No matter how much lipstick you put on the pig, in the form of an accomplished, Oscar-winning star and an Oscar-nominated director with art house credentials, The Brave One remains an exploitation movie at its heart. This distaff Death Wish is extremely well-written and, not surprisingly, superbly acted, but it cannot avoid the simple fact that it appears to have been written to pander to our collective need for vicarious vengeance against all the forces of chaos that we feel are outside our control.
Erica Bain (Jodie Foster) is a New York-based radio personality. While it’s never stated explicitly, there’s no way she’s not on public radio. Listen to the opening monologue and you’ll know what I mean. One night, she and her doctor fiancé, David (Lost’s Naveen Andrews), are out for a walk with her dog in Central Park when a wrong turn leads to a brutal mugging in which she is beaten to within an inch of her life and he several feet past his.
When she awakens, she’s little more than a basket case and a shut-in. When she finally works up the nerve to venture outside, director Neil Jordan expertly crafts a sequence that makes her own neighborhood feel like an alien planet. The off-kilter camera angles don’t stop until Erica takes the fateful step of buying a gun from a street dealer. Suddenly, she seems to be, if not her old self, then at least feeling like she’s back on solid ground.
Through a series of coincidences that are necessary for a movie like this but nonetheless a bit hard to swallow, Erica finds herself in the midst of a couple of brutal street crimes, one in a liquor store and another on subway train and leaves a few very bad people dead on the pavement.
Detectives Mercer (Terrence Howard) and Vitale (Nicky Katt) are assigned to investigate the shootings are and quickly connect them wonder if they have a vigilante on their hands. Mercer, who’s in the middle of an acrimonious divorce, is approached by Erica for an interview. He remembers her because he was on duty the night of her mugging. The two of them strike up a tentative relationship but he’s initially unaware that the wounded, guilt-ridden Erica is the vigilante he’s looking for.

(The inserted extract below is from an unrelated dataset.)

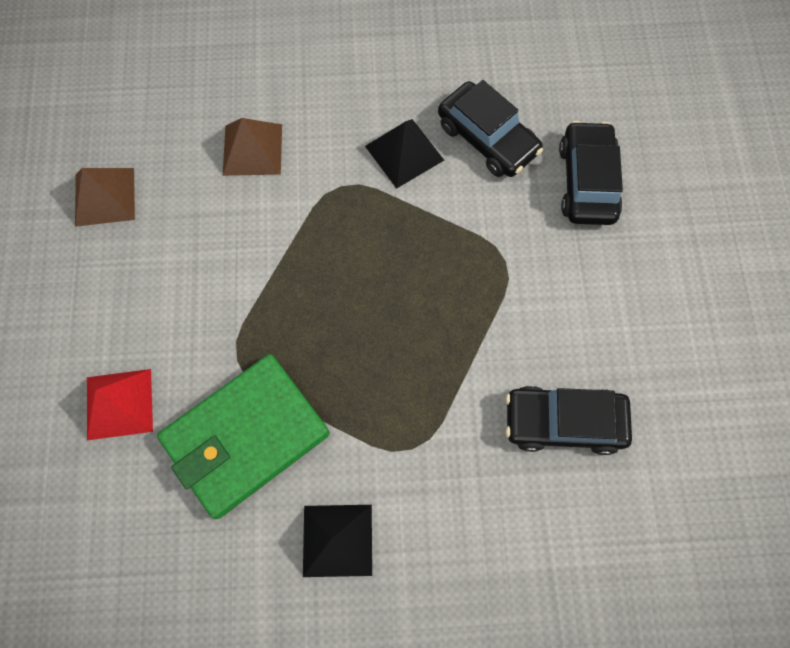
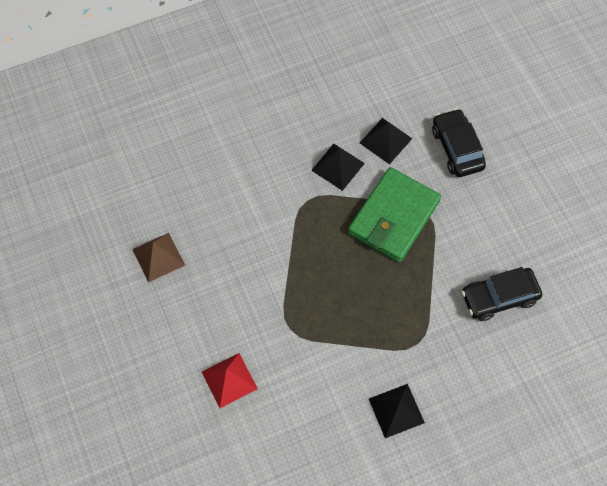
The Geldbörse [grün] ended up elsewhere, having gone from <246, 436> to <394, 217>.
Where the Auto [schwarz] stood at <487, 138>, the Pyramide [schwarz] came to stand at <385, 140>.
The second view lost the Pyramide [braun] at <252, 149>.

Despite the fine performances and expert directorial hand, we are still faced with a story constructed to manipulate up into rooting for Erica as she evolves from quavering victim to a panicky accidental vigilante and starts actively hunting those she feels are in need of a little street justice, including the untouchable drug kingpin against whom Mercer has been trying to make a case.

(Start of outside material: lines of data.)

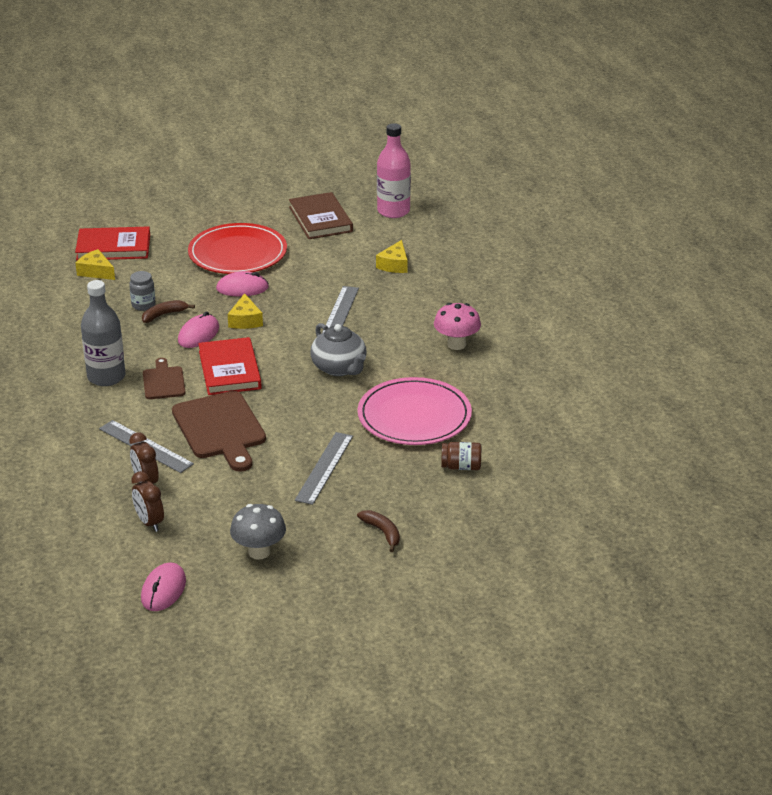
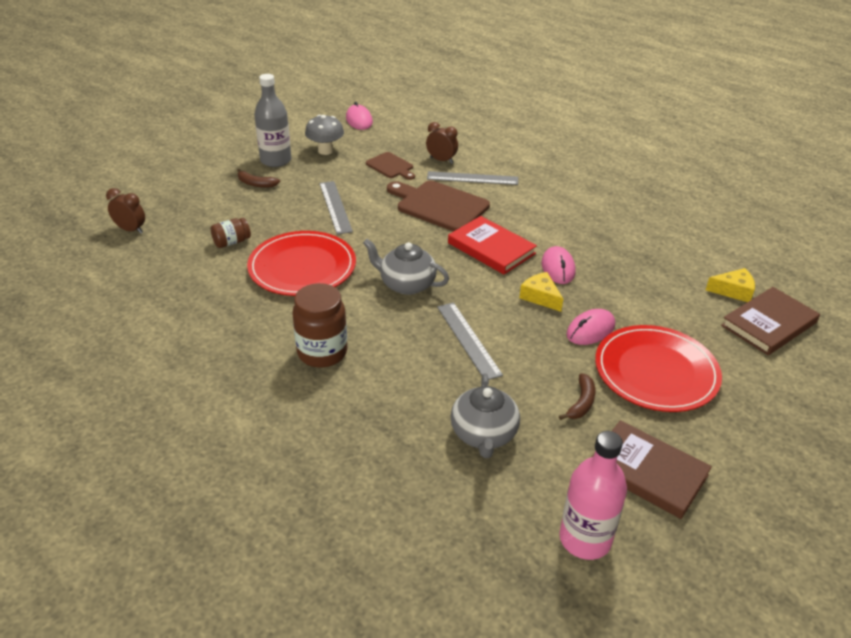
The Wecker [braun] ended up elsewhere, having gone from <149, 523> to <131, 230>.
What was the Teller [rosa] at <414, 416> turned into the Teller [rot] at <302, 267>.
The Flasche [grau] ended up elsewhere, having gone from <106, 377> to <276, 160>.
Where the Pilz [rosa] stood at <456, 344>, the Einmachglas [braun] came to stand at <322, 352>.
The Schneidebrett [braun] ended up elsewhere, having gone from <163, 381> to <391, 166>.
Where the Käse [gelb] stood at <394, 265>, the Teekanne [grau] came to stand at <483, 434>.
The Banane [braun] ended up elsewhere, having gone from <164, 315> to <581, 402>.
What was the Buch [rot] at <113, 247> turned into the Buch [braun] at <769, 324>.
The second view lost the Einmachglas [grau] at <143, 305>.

I don’t know if casting Jodie Foster as an armed avenger on the same New York streets that Travis Bickle walked in her first major film thirty years ago was a deliberate move, but her first killing has some echoes of the bodega shooting in Scorcese’s film. I also can’t help but shake the sense that her second killing on the subway was purposefully constructed to evoke memories of the Bernhard Goetz incident. This film seems content to play into the urban liberal stereotype of the armed citizen as one bad day away from a shooting rampage.
Whatever the intent of the story, it can’t be denied that the craft on screen is first rate. Jodie Foster gives a vulnerable, affecting performance. She’s not slumming like she was in Flightplan. Terrence Howard is every bit her equal. I’m beginning to think of Howard as Cuba Gooding, Jr. without the bad career choices.
I guess it’s perfectly acceptable to express my admiration for the expertise with which this movie was assembled right alongside my queasiness over its thematic elements. Foster’s wrenching moments of self-doubt and guilt over her actions don’t make me feel any better about rooting for to blow away another punk.